For the most part, the president has repeatedly praised her as a “fantastic person,” saying he has “a lot of respect for” her work and expertise. But in August, after the health expert went on a Sunday political program and called the virus “extraordinarily widespread,” Trump tweeted she “took the bait” and implied it was “pathetic!”

Birx maintains her relationship with the president is solid and frequently cites instances in which she has told him her unvarnished opinion.

“I am not going to second-guess what the president has done and not done,” she said last week in Lexington, Kentucky. “It’s his job and his determination how he talks to the American people.”

After veteran journalist Bob Woodward reported that Trump had told him in a taped conversation that he purposefully “downplayed” the virus for months, Birx came out and clearly stated she had not done so.

“I have never downplayed the virus,” she said during the same appearance in Kentucky.

She has often had to walk a fine line, however, when confronted with the president’s own statements or actions that contradict the very guidance his administration and top officials were offering to the public.

Birx has also had to defend herself when House Speaker Nancy Pelosi said she didn’t have confidence in her role because of how closely Birx works alongside the president. “I have never been called Pollyannish, or nonscientific, or nondata driven,” she said. “And I will stake my 40-year career on those fundamental principles of utilizing data to really implement better programs to save more lives.”
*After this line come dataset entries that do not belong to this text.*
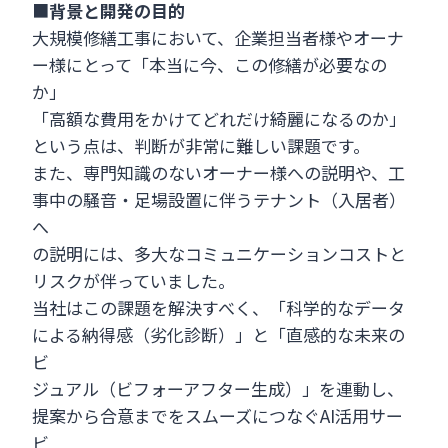
■
背景と開発の目的
大規模修繕工事において、企業担当者様やオーナ
ー様にとって「本当に今、この修繕が必要なの
か」
「高額な費用をかけてどれだけ綺麗になるのか」
という点は、判断が非常に難しい課題です。
また、専門知識のないオーナー様への説明や、工
事中の騒音・足場設置に伴うテナント（入居者）
へ
の説明には、多大なコミュニケーションコストと
リスクが伴っていました。
当社はこの課題を解決すべく、「科学的なデータ
による納得感（劣化診断）」と「直感的な未来の
ビ
ジュアル（ビフォーアフター生成）」を連動し、
提案から合意までをスムーズにつなぐAI活用サー
ビ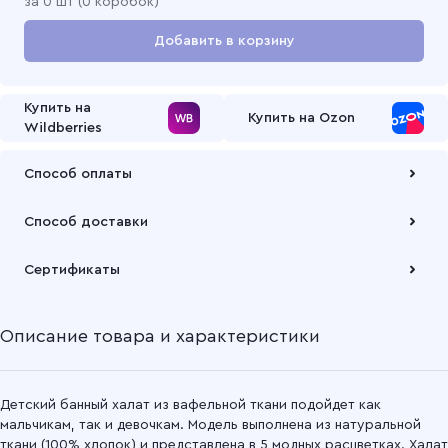
за
0
шт (
0 коробок
)
Добавить в корзину
Перейти в корзину
Купить на
Купить на Ozon
Wildberries
Способ оплаты
Оплата осуществляется по безналичному расчету
Способ доставки
Подробнее
Забрать товар Вы можете через самовывозов с одного из
Сертификаты
наших складов или через транспортную компанию на Ваш
выбор
Описание товара и характеристики
Подробнее
Детский банный халат из вафельной ткани подойдет как
мальчикам, так и девочкам. Модель выполнена из натуральной
ткани (100% хлопок) и представлена в 5 модных расцветках. Халат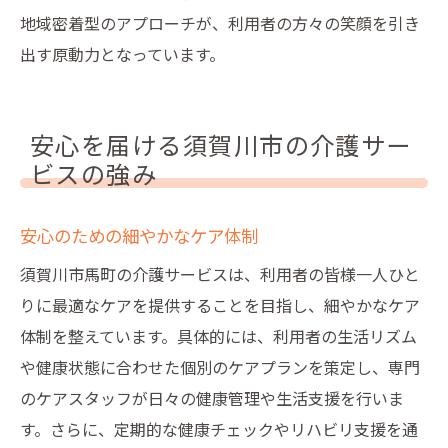
地域密着型のアプローチが、利用者の方々の笑顔を引き
出す原動力となっています。
安心を届ける須賀川市の介護サー
ビスの強み
安心のための細やかなケア体制
須賀川市馬町の介護サービスは、利用者の皆様一人ひと
りに最適なケアを提供することを目指し、細やかなケア
体制を整えています。具体的には、利用者の生活リズム
や健康状態に合わせた個別のケアプランを策定し、専門
のケアスタッフが日々の健康管理や生活支援を行いま
す。さらに、定期的な健康チェックやリハビリ支援を通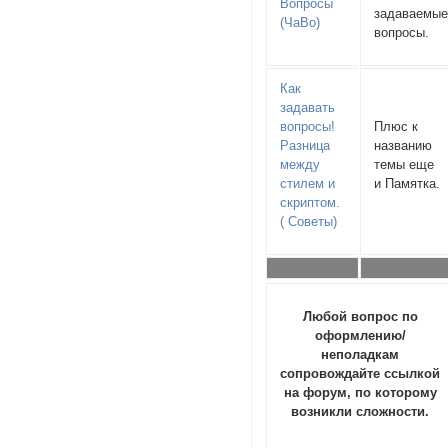
Вопросы
задаваемы
(ЧаВо)
вопросы.
Как
задавать
вопросы!
Плюс к
Разница
названию
между
темы еще
стилем и
и Памятка.
скриптом.
( Советы)
Любой вопрос по
оформлению/
неполадкам
сопровождайте ссылкой
на форум, по которому
возникли сложности.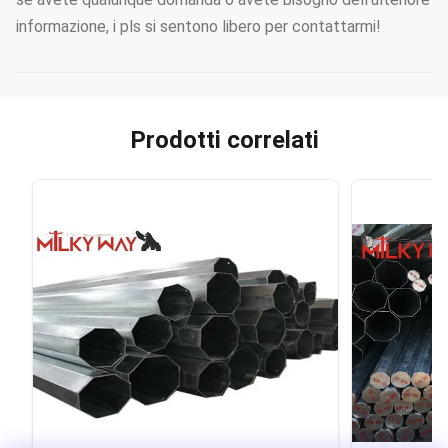
informazione, i pls si sentono libero per contattarmi!
Prodotti correlati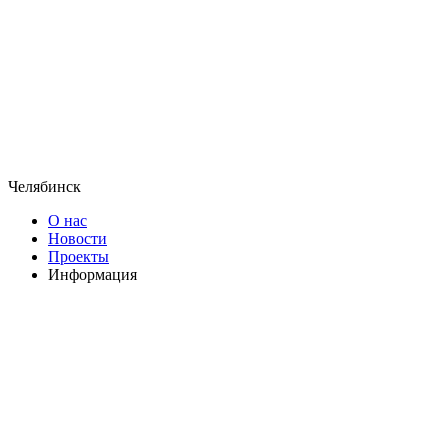
Челябинск
О нас
Новости
Проекты
Информация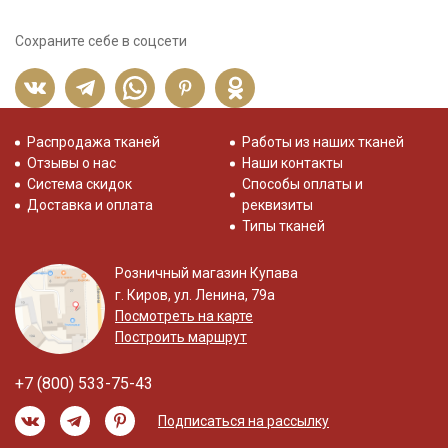
Сохраните себе в соцсети
Распродажа тканей
Работы из наших тканей
Отзывы о нас
Наши контакты
Система скидок
Способы оплаты и
Доставка и оплата
реквизиты
Типы тканей
Розничный магазин Купава
г. Киров, ул. Ленина, 79а
Посмотреть на карте
Построить маршрут
+7 (800) 533-75-43
Подписаться на рассылку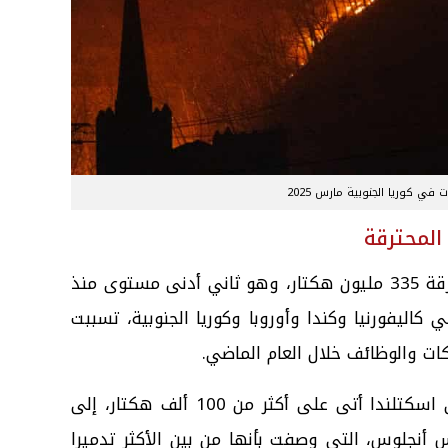
ت في كوريا الجنوبية مارس 2025
 المحترقة
وبحسب النتائج، بلغت المساحة المحترقة 335 مليون هكتار، وهو ثاني أدنى مستوى منذ
ية في كاليفورنيا وكندا وأوروبا وكوريا الجنوبية، تسببت
ات والوظائف خلال العام الماضي.
وشملت أبرز الأحداث حريقا هائلا في اسكتلندا أتى على أكثر من 100 ألف هكتار، إلى
 أنجلوس، التي وصفت بأنها من بين الأكثر تدميرا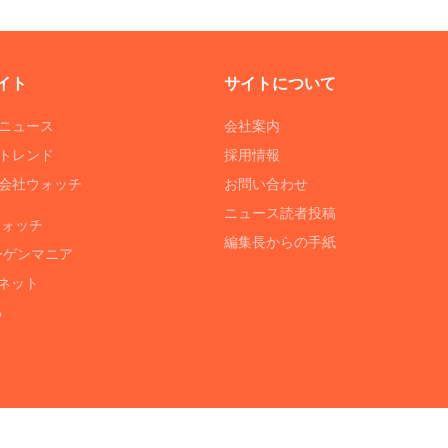
イト
サイトについて
Tニュース
会社案内
Tトレンド
採用情報
ST会社ウォッチ
お問い合わせ
ニュース読者投稿
ウォッチ
編集長からの手紙
ーゲンマニア
ネット
る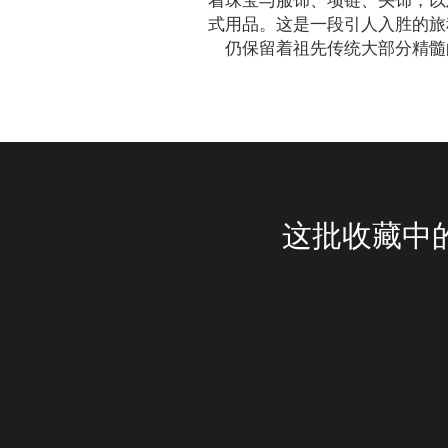
着珠宝与服饰、项链、头饰，以
式用品。这是一段引人入胜的旅
仍保留着祖先传统大部分精髓
这批收藏中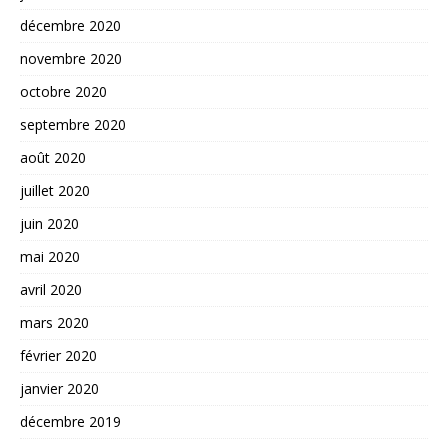
décembre 2020
novembre 2020
octobre 2020
septembre 2020
août 2020
juillet 2020
juin 2020
mai 2020
avril 2020
mars 2020
février 2020
janvier 2020
décembre 2019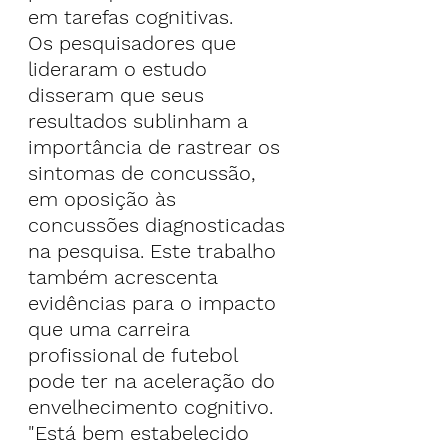
em tarefas cognitivas.
Os pesquisadores que 
lideraram o estudo 
disseram que seus 
resultados sublinham a 
importância de rastrear os 
sintomas de concussão, 
em oposição às 
concussões diagnosticadas 
na pesquisa. Este trabalho 
também acrescenta 
evidências para o impacto 
que uma carreira 
profissional de futebol 
pode ter na aceleração do 
envelhecimento cognitivo.
"Está bem estabelecido 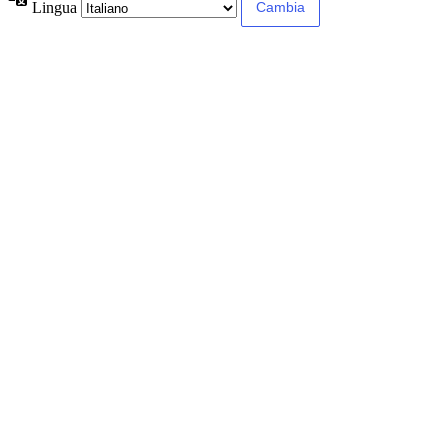
Lingua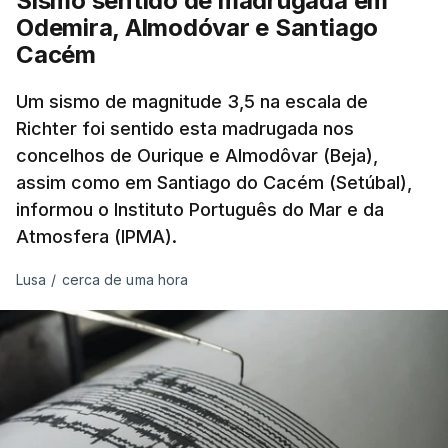
Sismo sentido de madrugada em
Odemira, Almodóvar e Santiago
Pelo contrário, a precipitação manteve-se
muito
Cacém
abaixo do normal
e, em vários países, os solos
Um sismo de magnitude 3,5 na escala de
perderam grande parte da humidade.
Richter foi sentido esta madrugada nos
concelhos de Ourique e Almodôvar (Beja),
Houve também uma “
diminuição significativa de
assim como em Santiago do Cacém (Setúbal),
caudais de rios
, incluindo rios como o Sena, o
informou o Instituto Português do Mar e da
Reno e o Danúbio” que teve
impacto no
Atmosfera (IPMA).
abastecimento de água
, irrigação e na produção
de energia em vários países.
Lusa
/
cerca de uma hora
De acordo com o Serviço de Mudanças Climáticas
Copernicus
, implementado pelo Centro Europeu de
Previsões Meteorológicas de Médio Prazo,
julho
também registou a maior temperatura da
superfície do mar
de sempre, neste mês, nos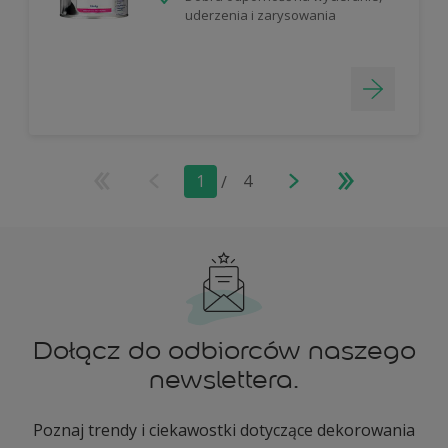
uderzenia i zarysowania
1
/
4
Dołącz do odbiorców naszego
newslettera.
Poznaj trendy i ciekawostki dotyczące dekorowania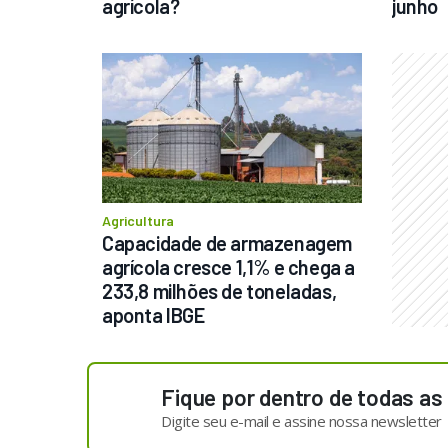
agrícola?
junho
Agricultura
Capacidade de armazenagem 
agrícola cresce 1,1% e chega a 
233,8 milhões de toneladas, 
aponta IBGE
Fique por dentro de todas as
Digite seu e-mail e assine nossa newsletter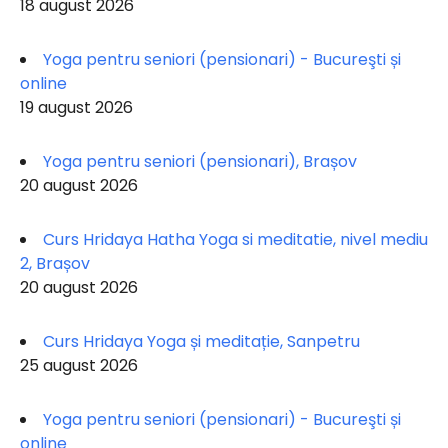
18 august 2026
Yoga pentru seniori (pensionari) - Bucureşti și
online
19 august 2026
Yoga pentru seniori (pensionari), Brașov
20 august 2026
Curs Hridaya Hatha Yoga si meditatie, nivel mediu
2, Brașov
20 august 2026
Curs Hridaya Yoga și meditație, Sanpetru
25 august 2026
Yoga pentru seniori (pensionari) - Bucureşti și
online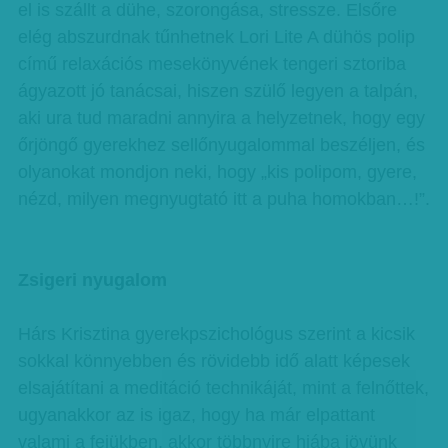
el is szállt a dühe, szorongása, stressze. Elsőre
elég abszurdnak tűnhetnek Lori Lite A dühös polip
című relaxációs mesekönyvének tengeri sztoriba
ágyazott jó tanácsai, hiszen szülő legyen a talpán,
aki ura tud maradni annyira a helyzetnek, hogy egy
őrjöngő gyerekhez sellőnyugalommal beszéljen, és
olyanokat mondjon neki, hogy „kis polipom, gyere,
nézd, milyen megnyugtató itt a puha homokban…!”.
Zsigeri nyugalom
Hárs Krisztina gyerekpszichológus szerint a kicsik
sokkal könnyebben és rövidebb idő alatt képesek
elsajátítani a meditáció technikáját, mint a felnőttek,
ugyanakkor az is igaz, hogy ha már elpattant
valami a fejükben, akkor többnyire hiába jövünk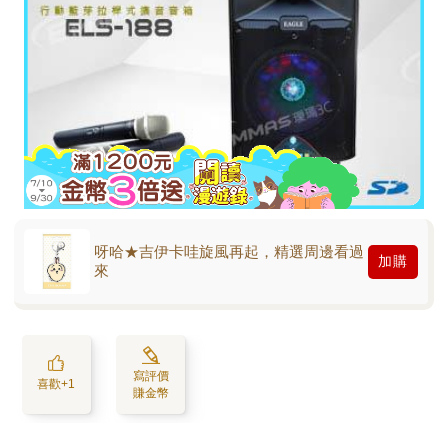
呀哈★吉伊卡哇旋風再起，精選周邊看過
加購
來
寫評價
喜歡+1
賺金幣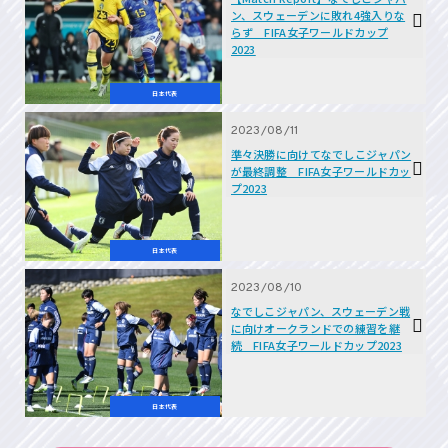
ン、スウェーデンに敗れ4強入りな
らず FIFA女子ワールドカップ
2023
日本代表
2023/08/11
準々決勝に向けてなでしこジャパン
が最終調整 FIFA女子ワールドカッ
プ2023
日本代表
2023/08/10
なでしこジャパン、スウェーデン戦
に向けオークランドでの練習を継
続 FIFA女子ワールドカップ2023
日本代表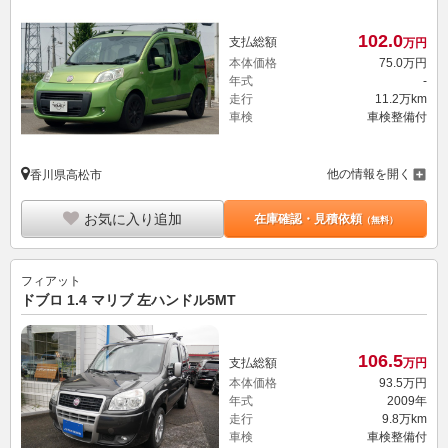
102.
0
支払総額
万円
本体価格
75.
0
万円
年式
-
走行
11.2万km
車検
車検整備付
他の情報を開く
香川県高松市
お気に入り追加
在庫確認・見積依頼
（無料）
フィアット
ドブロ 1.4 マリブ 左ハンドル5MT
106.
5
支払総額
万円
本体価格
93.
5
万円
年式
2009年
走行
9.8万km
車検
車検整備付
When she’s not doing road trips, Birx occasionally travels with Vice President Mike Pence to receive briefings in states experiencing a surge in infections.

On a July trip to Dallas, she flew on Air Force Two to attend a briefing at a hospital with the governor and other task force members. Before that event, Pence spoke at a megachurch where thousands were gathered inside, socially distanced but with inconsistent mask-wearing from a 100-person choir that sang throughout the service.

Birx did not attend the indoor gathering, opting to go ahead to the health center first.